After successfully calling the Electoral College results in all 50 states ahead of the U.S. presidential election, Silver, the man behind the popular FiveThirtyEight blog, has quickly become a symbol of the new power of data in politics.
Television pundits across the political spectrum praised his accuracy on the night of the election. His book, "The Signal and the Noise," about the science of prediction, shot up to number two on Amazon.com.
Silver spoke with Reuters Thursday evening. Here is an edited and condensed version of the conversation.
Q: Some of the more established polls this year had some of the worst results. Why do you think that was?

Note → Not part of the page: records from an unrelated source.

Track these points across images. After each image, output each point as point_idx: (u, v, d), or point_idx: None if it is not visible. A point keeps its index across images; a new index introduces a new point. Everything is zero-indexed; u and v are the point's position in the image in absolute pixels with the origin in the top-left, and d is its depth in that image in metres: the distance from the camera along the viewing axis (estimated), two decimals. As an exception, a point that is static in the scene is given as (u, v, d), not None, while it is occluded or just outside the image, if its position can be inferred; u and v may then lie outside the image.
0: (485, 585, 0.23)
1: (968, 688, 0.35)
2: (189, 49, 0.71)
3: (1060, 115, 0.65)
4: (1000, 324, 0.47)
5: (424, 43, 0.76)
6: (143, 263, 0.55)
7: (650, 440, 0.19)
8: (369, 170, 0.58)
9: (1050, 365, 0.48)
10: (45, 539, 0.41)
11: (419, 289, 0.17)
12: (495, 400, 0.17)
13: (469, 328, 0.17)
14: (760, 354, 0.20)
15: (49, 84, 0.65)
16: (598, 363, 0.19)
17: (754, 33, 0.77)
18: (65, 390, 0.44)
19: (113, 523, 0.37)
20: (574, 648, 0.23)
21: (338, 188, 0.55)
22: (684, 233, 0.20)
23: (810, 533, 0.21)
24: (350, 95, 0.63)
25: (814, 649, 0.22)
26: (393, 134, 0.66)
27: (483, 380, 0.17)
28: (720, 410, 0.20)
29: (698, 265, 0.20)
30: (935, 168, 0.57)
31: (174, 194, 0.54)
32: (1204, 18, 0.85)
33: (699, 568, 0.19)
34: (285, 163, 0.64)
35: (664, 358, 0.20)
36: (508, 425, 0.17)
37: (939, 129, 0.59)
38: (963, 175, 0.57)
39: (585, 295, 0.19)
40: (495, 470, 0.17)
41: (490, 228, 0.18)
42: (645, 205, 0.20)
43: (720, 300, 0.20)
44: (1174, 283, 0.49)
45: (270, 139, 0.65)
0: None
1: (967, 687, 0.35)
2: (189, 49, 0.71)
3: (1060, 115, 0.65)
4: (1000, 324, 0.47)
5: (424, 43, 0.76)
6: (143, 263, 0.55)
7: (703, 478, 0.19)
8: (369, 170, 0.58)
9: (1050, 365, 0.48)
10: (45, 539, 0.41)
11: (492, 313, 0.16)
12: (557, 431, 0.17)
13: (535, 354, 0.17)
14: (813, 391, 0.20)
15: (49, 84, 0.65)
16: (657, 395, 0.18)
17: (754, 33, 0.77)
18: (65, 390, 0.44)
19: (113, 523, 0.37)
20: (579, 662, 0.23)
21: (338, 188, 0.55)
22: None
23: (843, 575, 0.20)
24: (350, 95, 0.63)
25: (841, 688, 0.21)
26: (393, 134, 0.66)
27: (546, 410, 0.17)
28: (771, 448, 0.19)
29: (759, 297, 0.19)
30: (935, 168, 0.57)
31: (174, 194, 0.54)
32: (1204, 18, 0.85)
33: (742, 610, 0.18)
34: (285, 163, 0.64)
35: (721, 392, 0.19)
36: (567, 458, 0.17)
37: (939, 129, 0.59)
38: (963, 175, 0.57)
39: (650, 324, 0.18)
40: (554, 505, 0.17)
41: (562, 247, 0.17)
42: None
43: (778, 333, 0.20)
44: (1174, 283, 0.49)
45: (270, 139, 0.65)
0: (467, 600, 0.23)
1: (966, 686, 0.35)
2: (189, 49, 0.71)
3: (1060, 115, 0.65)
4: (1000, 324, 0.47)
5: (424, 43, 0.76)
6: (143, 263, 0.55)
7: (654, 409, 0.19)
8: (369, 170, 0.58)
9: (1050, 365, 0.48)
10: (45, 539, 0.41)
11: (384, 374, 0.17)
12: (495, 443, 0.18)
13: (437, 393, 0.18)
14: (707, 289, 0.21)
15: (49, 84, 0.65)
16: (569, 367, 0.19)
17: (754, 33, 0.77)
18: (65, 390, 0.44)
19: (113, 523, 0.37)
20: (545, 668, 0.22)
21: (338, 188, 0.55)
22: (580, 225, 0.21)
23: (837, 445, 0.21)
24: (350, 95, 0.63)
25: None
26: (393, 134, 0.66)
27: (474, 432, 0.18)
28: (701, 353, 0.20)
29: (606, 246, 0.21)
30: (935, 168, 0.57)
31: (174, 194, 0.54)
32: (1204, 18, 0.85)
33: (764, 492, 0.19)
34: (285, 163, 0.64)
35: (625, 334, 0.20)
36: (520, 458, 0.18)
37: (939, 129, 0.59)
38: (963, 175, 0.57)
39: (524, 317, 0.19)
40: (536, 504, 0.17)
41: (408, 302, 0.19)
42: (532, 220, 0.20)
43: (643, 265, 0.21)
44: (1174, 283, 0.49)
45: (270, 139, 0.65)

A: I think pollsters have to get back to the basics here. Do you have a poll that is actually calling everyone? Some of the polls that didn't include cellphones had bad years and that's what you would expect. If you aren't taking a representative sample, you won't get a representative snapshot. Polls on the Internet, like Ipsos, and those like it did pretty well. We are living our lives more online and you need to have different ways to capture that. (Ipsos is the polling partner of Reuters. A report by Fordham University ranked Ipsos/Reuters first of 28 polling organizations in accuracy of final, national pre-election estimates.)

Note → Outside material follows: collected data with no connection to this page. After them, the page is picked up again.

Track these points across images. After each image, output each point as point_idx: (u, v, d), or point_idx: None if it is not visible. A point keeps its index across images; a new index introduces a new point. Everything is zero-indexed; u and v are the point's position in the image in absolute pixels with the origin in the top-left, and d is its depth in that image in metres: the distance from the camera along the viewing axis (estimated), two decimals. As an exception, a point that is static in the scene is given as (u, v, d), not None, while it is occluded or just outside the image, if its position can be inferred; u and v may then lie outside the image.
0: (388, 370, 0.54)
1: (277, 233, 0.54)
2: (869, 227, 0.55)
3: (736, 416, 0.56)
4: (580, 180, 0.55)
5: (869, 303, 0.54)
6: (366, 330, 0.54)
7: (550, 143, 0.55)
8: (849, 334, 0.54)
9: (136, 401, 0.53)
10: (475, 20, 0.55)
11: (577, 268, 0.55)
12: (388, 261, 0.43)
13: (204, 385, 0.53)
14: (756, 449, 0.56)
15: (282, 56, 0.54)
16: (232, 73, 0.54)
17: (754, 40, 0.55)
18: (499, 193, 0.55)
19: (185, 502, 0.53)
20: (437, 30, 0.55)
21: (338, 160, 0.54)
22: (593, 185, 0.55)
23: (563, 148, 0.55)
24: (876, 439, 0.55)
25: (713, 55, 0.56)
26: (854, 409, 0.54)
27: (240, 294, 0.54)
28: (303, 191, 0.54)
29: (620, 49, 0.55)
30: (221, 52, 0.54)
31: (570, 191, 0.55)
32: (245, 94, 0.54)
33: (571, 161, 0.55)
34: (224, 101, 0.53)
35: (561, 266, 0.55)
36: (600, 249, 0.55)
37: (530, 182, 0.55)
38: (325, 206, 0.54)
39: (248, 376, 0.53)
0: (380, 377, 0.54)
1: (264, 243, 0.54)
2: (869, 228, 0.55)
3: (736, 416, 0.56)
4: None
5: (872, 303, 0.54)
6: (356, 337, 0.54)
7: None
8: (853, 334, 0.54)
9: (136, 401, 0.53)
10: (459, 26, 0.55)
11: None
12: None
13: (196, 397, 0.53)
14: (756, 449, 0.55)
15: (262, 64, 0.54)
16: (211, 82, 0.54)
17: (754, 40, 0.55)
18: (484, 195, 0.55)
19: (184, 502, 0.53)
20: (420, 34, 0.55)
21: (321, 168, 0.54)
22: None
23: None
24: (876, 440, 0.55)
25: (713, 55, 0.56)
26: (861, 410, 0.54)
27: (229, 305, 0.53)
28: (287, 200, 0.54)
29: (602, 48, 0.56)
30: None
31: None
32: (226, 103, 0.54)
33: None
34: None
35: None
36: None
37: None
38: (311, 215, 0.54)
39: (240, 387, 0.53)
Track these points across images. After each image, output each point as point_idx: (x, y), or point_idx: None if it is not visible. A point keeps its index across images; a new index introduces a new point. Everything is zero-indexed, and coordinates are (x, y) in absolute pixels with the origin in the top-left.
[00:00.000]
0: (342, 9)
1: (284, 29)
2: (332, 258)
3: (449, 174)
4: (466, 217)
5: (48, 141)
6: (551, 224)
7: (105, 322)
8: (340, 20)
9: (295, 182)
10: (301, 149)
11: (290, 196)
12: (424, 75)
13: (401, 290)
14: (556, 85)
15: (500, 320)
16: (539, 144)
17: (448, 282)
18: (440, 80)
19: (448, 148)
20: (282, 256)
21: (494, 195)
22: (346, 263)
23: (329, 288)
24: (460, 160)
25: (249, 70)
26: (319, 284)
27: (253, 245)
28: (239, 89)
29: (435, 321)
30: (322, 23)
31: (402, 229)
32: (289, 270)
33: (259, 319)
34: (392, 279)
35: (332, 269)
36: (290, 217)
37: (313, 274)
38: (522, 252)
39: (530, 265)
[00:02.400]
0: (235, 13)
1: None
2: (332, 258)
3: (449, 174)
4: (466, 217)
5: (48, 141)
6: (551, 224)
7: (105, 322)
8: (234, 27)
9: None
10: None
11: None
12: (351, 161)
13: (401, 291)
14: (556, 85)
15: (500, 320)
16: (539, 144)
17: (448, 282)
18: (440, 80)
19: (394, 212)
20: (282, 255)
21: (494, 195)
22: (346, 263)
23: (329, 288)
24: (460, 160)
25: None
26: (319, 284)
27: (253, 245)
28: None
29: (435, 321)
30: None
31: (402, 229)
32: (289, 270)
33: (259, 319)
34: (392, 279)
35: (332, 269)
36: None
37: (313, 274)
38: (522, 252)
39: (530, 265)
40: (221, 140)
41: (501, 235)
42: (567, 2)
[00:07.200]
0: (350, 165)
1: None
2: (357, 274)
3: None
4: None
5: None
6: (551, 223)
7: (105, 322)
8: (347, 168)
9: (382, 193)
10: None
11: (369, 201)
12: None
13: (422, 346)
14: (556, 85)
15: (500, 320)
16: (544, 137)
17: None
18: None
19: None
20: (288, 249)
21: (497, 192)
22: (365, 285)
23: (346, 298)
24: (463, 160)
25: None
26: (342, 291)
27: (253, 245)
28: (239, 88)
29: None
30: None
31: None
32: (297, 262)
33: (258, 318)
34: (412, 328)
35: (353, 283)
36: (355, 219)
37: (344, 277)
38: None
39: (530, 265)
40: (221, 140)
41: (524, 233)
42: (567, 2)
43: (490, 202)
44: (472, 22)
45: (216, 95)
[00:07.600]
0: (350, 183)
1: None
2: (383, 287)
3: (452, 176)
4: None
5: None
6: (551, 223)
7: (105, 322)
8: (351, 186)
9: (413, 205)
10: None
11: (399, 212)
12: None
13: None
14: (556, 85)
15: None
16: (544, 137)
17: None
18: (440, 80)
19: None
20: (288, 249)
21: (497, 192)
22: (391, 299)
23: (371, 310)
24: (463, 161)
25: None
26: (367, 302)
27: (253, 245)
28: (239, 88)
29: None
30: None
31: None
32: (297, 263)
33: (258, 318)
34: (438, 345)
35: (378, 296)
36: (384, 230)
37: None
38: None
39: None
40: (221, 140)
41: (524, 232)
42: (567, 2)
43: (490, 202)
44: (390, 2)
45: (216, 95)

Q: Before the election, you were criticized by some politicians and pundits who said the race was much closer than what your model suggested. Where was the discrepancy?
A: It helps to have a set of rules that you set up. You have to look at the data in a consistent way and an unbiased way and not be fooled by the noise associated with polling. So many people were distracted by the fact that you had polling firms that had outliers, whether from error or poor methodology. The outlier polls got the headlines, whereas the consensus was clear that Obama had a lead in the swing states.

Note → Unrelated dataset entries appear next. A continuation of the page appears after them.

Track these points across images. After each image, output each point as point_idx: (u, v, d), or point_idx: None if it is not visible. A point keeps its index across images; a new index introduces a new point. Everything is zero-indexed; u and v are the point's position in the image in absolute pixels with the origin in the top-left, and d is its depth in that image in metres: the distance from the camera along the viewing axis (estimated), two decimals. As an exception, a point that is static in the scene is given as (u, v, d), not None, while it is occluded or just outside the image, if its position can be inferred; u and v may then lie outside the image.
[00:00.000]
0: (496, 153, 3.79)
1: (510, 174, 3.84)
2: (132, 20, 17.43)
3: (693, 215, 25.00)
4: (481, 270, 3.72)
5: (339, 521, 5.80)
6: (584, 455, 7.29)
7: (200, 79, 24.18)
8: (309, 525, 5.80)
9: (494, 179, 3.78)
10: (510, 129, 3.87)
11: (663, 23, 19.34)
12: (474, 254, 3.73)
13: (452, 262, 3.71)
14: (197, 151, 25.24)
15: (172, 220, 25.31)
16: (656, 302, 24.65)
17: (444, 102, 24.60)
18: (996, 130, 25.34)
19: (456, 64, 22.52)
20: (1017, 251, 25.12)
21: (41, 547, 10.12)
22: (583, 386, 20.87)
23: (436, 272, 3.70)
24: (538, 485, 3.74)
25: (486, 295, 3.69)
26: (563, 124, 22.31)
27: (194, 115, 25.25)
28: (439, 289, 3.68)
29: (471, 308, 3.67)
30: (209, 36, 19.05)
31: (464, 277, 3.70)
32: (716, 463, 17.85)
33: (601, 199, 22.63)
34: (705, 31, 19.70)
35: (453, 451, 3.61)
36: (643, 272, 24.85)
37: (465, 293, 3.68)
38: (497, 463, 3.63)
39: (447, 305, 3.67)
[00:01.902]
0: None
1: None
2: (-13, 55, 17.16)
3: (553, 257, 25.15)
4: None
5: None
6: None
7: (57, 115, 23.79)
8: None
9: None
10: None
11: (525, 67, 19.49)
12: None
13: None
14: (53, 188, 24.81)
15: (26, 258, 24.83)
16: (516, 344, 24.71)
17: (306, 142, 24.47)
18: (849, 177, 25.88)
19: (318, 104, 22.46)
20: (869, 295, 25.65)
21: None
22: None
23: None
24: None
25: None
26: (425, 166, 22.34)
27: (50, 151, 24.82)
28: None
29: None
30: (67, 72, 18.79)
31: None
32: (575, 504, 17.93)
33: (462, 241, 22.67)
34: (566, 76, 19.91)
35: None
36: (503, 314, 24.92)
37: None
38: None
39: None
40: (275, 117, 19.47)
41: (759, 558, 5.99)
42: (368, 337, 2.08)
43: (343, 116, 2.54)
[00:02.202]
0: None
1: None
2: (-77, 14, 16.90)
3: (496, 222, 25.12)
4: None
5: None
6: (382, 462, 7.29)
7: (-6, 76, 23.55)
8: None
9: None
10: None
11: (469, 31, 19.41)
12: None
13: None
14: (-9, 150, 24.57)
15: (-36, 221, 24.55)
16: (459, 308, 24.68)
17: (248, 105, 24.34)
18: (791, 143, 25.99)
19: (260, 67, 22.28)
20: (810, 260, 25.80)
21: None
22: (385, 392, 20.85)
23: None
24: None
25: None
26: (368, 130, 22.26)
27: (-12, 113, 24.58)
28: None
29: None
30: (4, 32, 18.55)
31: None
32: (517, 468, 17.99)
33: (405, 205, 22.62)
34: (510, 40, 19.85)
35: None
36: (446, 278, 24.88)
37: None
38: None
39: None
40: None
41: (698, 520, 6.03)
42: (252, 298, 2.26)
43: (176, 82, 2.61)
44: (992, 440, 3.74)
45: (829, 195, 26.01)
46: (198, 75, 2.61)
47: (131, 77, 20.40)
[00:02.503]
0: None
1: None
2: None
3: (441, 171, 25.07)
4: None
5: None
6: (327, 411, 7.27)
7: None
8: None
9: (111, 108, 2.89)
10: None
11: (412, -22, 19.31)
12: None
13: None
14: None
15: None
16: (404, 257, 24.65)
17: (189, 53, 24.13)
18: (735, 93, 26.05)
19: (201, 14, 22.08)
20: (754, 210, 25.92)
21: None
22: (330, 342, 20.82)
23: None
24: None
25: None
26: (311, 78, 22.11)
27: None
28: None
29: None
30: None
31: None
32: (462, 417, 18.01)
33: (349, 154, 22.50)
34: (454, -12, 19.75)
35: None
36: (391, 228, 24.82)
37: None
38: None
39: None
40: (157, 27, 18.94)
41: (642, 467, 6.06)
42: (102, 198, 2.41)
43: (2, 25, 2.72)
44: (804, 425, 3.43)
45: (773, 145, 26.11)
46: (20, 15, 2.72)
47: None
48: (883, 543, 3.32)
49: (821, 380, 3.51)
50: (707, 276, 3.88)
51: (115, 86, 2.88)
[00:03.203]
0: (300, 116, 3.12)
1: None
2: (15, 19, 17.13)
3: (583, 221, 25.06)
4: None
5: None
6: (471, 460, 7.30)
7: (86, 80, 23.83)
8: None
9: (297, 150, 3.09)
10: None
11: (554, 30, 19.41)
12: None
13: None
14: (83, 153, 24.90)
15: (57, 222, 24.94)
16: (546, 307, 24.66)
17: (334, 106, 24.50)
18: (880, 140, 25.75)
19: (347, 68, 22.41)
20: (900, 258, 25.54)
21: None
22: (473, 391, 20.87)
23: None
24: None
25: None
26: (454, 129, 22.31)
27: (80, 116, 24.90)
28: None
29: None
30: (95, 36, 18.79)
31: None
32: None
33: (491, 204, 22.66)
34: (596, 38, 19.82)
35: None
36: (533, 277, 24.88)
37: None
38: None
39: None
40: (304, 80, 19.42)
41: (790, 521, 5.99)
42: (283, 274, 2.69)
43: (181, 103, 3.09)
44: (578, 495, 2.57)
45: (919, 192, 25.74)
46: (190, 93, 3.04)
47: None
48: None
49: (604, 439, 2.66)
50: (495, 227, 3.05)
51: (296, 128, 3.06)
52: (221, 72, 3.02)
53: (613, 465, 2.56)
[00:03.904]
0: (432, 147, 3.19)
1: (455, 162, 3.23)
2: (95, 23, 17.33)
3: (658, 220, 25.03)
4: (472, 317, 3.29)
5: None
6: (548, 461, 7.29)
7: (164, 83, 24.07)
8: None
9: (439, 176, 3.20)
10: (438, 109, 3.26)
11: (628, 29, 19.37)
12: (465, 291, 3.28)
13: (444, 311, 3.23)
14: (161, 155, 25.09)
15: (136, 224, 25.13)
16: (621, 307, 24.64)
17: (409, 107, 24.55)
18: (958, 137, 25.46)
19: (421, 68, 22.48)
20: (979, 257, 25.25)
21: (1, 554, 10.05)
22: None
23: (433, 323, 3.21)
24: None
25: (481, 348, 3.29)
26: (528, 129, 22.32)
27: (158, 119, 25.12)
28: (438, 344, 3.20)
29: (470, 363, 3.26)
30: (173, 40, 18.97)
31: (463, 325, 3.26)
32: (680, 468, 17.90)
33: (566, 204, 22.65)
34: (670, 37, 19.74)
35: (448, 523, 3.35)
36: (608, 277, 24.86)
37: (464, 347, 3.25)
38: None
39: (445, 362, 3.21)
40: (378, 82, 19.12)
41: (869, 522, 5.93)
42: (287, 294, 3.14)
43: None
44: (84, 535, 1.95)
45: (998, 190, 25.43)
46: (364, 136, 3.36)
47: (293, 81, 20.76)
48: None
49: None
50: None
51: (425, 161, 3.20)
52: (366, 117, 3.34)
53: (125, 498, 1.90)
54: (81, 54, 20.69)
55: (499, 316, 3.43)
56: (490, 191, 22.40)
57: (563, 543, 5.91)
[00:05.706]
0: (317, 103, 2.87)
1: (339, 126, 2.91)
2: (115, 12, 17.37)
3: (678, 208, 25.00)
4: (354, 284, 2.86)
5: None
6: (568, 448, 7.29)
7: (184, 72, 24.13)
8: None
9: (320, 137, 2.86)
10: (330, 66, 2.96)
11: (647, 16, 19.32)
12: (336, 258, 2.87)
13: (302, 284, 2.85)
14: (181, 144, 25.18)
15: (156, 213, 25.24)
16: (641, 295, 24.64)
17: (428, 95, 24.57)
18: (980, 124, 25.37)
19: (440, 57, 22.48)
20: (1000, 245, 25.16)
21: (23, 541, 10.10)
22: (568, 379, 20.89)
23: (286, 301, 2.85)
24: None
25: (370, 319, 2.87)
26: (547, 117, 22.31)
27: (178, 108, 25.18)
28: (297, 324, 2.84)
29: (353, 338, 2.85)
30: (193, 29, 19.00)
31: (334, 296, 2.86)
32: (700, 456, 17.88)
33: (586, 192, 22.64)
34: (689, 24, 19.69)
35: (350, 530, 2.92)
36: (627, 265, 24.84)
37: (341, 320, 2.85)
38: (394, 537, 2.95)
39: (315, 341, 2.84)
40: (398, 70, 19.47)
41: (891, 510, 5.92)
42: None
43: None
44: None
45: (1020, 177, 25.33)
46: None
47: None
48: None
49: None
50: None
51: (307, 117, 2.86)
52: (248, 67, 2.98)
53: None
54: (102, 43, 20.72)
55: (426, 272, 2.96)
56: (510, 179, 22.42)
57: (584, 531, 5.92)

Q: How did you get interested in forecasting?
A: A lot of it was baseball. It was hoping to win my fantasy league that drew me to sabermetrics (which applies statistical analysis to predict the performance of athletes). I was drafting Bobby Bonilla and Robin Ventura, these players who had big, brand names that weren't that good anymore. I then started to apply this stuff to analyze real world problems.
Q: What are the limitations of predictive modeling? Where doesn't it work?
A: A lot of things can't be modeled very well. In the book, I look at how difficult it is for economists to forecast jobs and growth. The techniques used are either algorithms or you spitball it (guess at the answer). Neither works all that well. Some of that is acknowledging that the economy is an incredibly complex organization. It's hard to predict 3 million people interacting with each other. Politics are an empirically answerable question. The polls in general elections are pretty reliable, and you can trust them 90 percent of the time. That's not as true in primary elections because it's a different turnout.
Q: Politicians take their own polls, of course, and have their own ways of analyzing data. Did you talk with either the Obama or Romney campaigns about how they were doing it?
A: Only a little bit. I think there are a lot of great reporters who have good conversations with the campaigns, and I had conversations with the campaigns, too. I trust the public information more.
Q: How will polling change before the 2016 election?
A: Polls did pretty well on the whole, but in four years you will see more Internet-based polling. That's really a success story this year, and those firms did quite well for themselves. The Google poll was almost perfect, much better than the Gallup poll. We're living in a world where Google beats Gallup.